Saturday, January 28, 2023

I am With the Other Old People in Florida

No coffee, the sounds of food prep done by others as music while the house-on-stilts where we are staying in Cedar Key sways beneath us. It's like being back on a cruise ship. Apparently I was able to sway the whole house by doing yoga last night after the others went to bed. I would NOT want to be here in a high wind.

There is no place like Florida in the winter time: Birds, breezes, empty beaches--and golf carts galore. On the way to the beer shack last evening, I saw a cart bedecked with pirate skeletons and sea booty. Now THAT was a golf cart I would drive! I'm sorry I didn't get a picture, but the week is young. Pre-covid, I used to spend a long weekend every January in Destin for a spin-in. Imagine a conference room in a resort, filled with hard-eyed, hard-drinking, hard-shopping, hand spinners of all ages, pronouns, and declensions, and you get the picture. It was my January Joy. But the average age was probably 60 so the Boomer Doom (aka Covid) killed the in-person meeting. It still goes on (it's happening this weekend even), but over zoom. I am so heartily sick of zoom that it would have to be a really incredible live activity for me to be willing to join it. Until we have VR headsets with other sensory input (smells, temperature) for zoom, count me out. Even then, count me out.

Florida is also old people. Wise people. My kind of people. (See above: hard-eyed, hard-drinking...). Except for the dearth of teeth. I'll go gray. I'll take wrinkles and saggy boobs, but I will not give up my teeth. 

So, old people. Let's talk about old people for a moment. When I was 27, a friend and I were making tiropita for the University of Chicago's annual linguistics conference (CLS)--traditionally catered by the first year grad students. Yours truly was the organizer for my year and I decided to do a Greek feast--hence the tiropita. Karen Deaton and I made HUNDREDS of little phyllo pastry cheese pies--many of them while watching Lethal Weapon. There is one scene where Mel Gibson walks to the refrigerator naked. No stunt butt. We were watching on VHS, and we used the rewind button to watch him walk back and forth, and back and forth, and back forth like a Hobbit (there and back again) as we cackled like mad . I see that Mel now, and I could not be less interested. Absolutely zip, zero, zilch attraction for me. But Mel Gibson now, in Fat Man... The Mel Gibson that looks like my spouse on a craggy day... Now THAT is a hot guy. 

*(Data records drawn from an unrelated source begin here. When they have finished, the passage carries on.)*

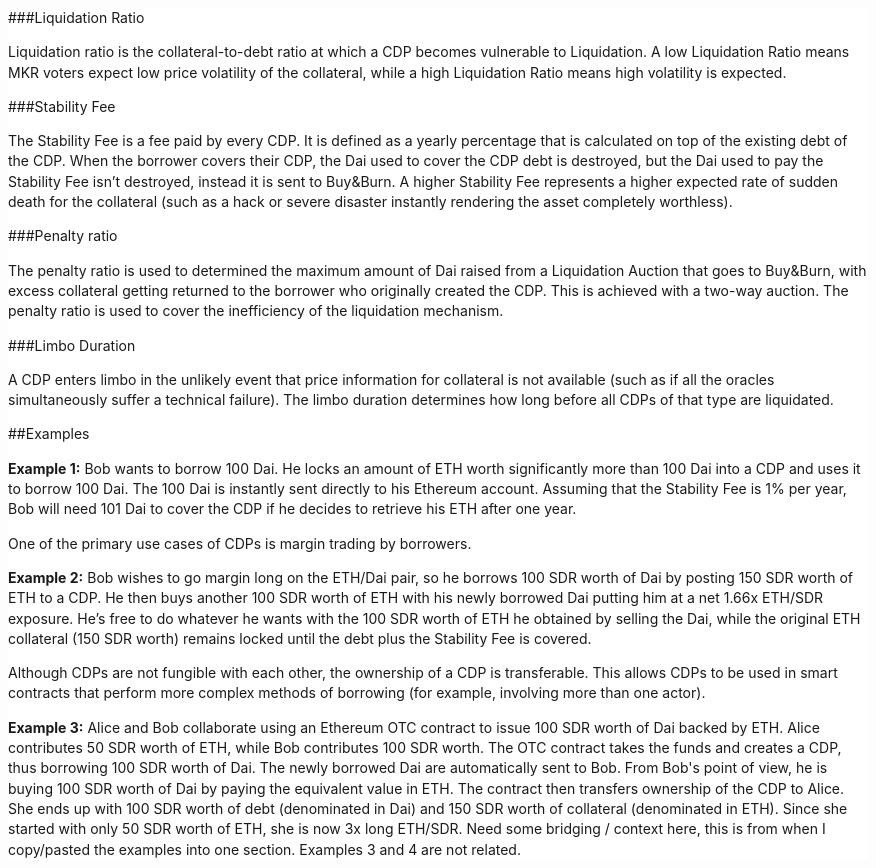 ###Liquidation Ratio

Liquidation ratio is the collateral-to-debt ratio at which a CDP becomes vulnerable to Liquidation. A low Liquidation Ratio means MKR voters expect low price volatility of the collateral, while a high Liquidation Ratio means high volatility is expected.

###Stability Fee

The Stability Fee is a fee paid by every CDP. It is defined as a yearly percentage that is calculated on top of the existing debt of the CDP. When the borrower covers their CDP, the Dai used to cover the CDP debt is destroyed, but the Dai used to pay the Stability Fee isn’t destroyed, instead it is sent to Buy&Burn.
A higher Stability Fee represents a higher expected rate of sudden death for the collateral (such as a hack or severe disaster instantly rendering the asset completely worthless).

###Penalty ratio

The penalty ratio is used to determined the maximum amount of Dai raised from a Liquidation Auction that goes to Buy&Burn, with excess collateral getting returned to the borrower who originally created the CDP. This is achieved with a two-way auction.
The penalty ratio is used to cover the inefficiency of the liquidation mechanism.

###Limbo Duration

A CDP enters limbo in the unlikely event that price information for collateral is not available (such as if all the oracles simultaneously suffer a technical failure). The limbo duration determines how long before all CDPs of that type are liquidated.

##Examples

**Example 1:** Bob wants to borrow 100 Dai. He locks an amount of ETH worth significantly more than 100 Dai into a CDP and uses it to borrow 100 Dai. The 100 Dai is instantly sent directly to his Ethereum account. Assuming that the Stability Fee is 1% per year, Bob will need 101 Dai to cover the CDP if he decides to retrieve his ETH after one year.

One of the primary use cases of CDPs is margin trading by borrowers.

**Example 2:** Bob wishes to go margin long on the ETH/Dai pair, so he borrows 100 SDR worth of Dai by posting 150 SDR worth of ETH to a CDP. He then buys another 100 SDR worth of ETH with his newly borrowed Dai putting him at a net 1.66x ETH/SDR exposure. He’s free to do whatever he wants with the 100 SDR worth of ETH he obtained by selling the Dai, while the original ETH collateral (150 SDR worth) remains locked until the debt plus the Stability Fee is covered.

Although CDPs are not fungible with each other, the ownership of a CDP is transferable. This allows CDPs to be used in smart contracts that perform more complex methods of borrowing (for example, involving more than one actor).

**Example 3:** Alice and Bob collaborate using an Ethereum OTC contract to issue 100 SDR worth of Dai backed by ETH. Alice contributes 50 SDR worth of ETH, while Bob contributes 100 SDR worth. The OTC contract takes the funds and creates a CDP, thus borrowing 100 SDR worth of Dai. The newly borrowed Dai are automatically sent to Bob. From Bob's point of view, he is buying 100 SDR worth of Dai by paying the equivalent value in ETH. The contract then transfers ownership of the CDP to Alice. She ends up with 100 SDR worth of debt (denominated in Dai) and 150 SDR worth of collateral (denominated in ETH). Since she started with only 50 SDR worth of ETH, she is now 3x long ETH/SDR.
Need some bridging / context here, this is from when I copy/pasted the examples into one section. Examples 3 and 4 are not related.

I am aware that I have been becoming invisible to younger people. I am gradually being replaced by an old-person cut-out. Arguably, for anyone under 30, I have been unknowingly there for awhile. But it is more apparent to me now as I am more often looked through than looked at. And I remember looking at "old" people when I was in my 20's and thinking how horrible it must be to be old, and no longer attractive, and looked through by the young and vibrant. Now I recognize that thought as spawned by the arrogance and ignorance of youth, and I chuckle, quietly and evilly, to myself realizing that I look through them as much as they look through me. Thirty-somethings are not remotely attractive to me, (apologies to friends in their 30's but...). Instead, they seem larval and I feel parental. I know someday they will be interesting, but right now all they've got is hubris.

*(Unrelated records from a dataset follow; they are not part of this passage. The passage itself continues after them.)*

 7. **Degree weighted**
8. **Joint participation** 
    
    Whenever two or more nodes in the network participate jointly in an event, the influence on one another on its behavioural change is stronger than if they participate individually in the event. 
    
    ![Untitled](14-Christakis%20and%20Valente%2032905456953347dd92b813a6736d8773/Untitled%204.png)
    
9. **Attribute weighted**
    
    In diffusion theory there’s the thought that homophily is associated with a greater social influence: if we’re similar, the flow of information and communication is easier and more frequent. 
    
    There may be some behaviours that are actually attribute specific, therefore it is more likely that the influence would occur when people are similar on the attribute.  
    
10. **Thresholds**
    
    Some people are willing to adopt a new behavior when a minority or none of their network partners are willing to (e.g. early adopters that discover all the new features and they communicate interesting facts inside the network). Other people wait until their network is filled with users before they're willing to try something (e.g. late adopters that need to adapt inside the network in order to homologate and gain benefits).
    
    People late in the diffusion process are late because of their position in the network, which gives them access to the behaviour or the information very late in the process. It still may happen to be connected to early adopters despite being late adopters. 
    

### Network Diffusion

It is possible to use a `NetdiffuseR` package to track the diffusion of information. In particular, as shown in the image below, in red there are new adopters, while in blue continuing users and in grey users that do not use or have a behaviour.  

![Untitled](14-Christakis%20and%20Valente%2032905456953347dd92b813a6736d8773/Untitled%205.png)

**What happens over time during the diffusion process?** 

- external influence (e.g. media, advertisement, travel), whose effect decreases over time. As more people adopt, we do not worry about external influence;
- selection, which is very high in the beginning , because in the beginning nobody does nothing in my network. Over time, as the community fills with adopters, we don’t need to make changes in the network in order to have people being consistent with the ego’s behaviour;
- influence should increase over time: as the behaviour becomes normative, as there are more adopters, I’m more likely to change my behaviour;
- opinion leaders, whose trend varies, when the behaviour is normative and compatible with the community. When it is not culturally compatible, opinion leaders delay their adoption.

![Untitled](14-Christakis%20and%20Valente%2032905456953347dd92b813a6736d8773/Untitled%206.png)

Returning to the beer shack of yesterday, my "type" now must have grey hair--or at least salt and pepper, weather-worn skin with lots of laugh lines, and a solid, relaxed, I'm good-in-my-skin-ness that (for most people) does not come before 55 or 60. A man who knows how to laugh, live, and love for today. As I looked at the scruffy, old, hippy guys sitting and watching the world go by, I felt an urge to flirt. Obviously not because I am looking for anything, but because I was attracted, and felt like appreciatively expressing that attraction. Well-oiled, sleek, firm bodies on the beach just irritate me and make me want to yell "Get Out of My Sun!"--the old woman equivalent to "Get Off My Lawn".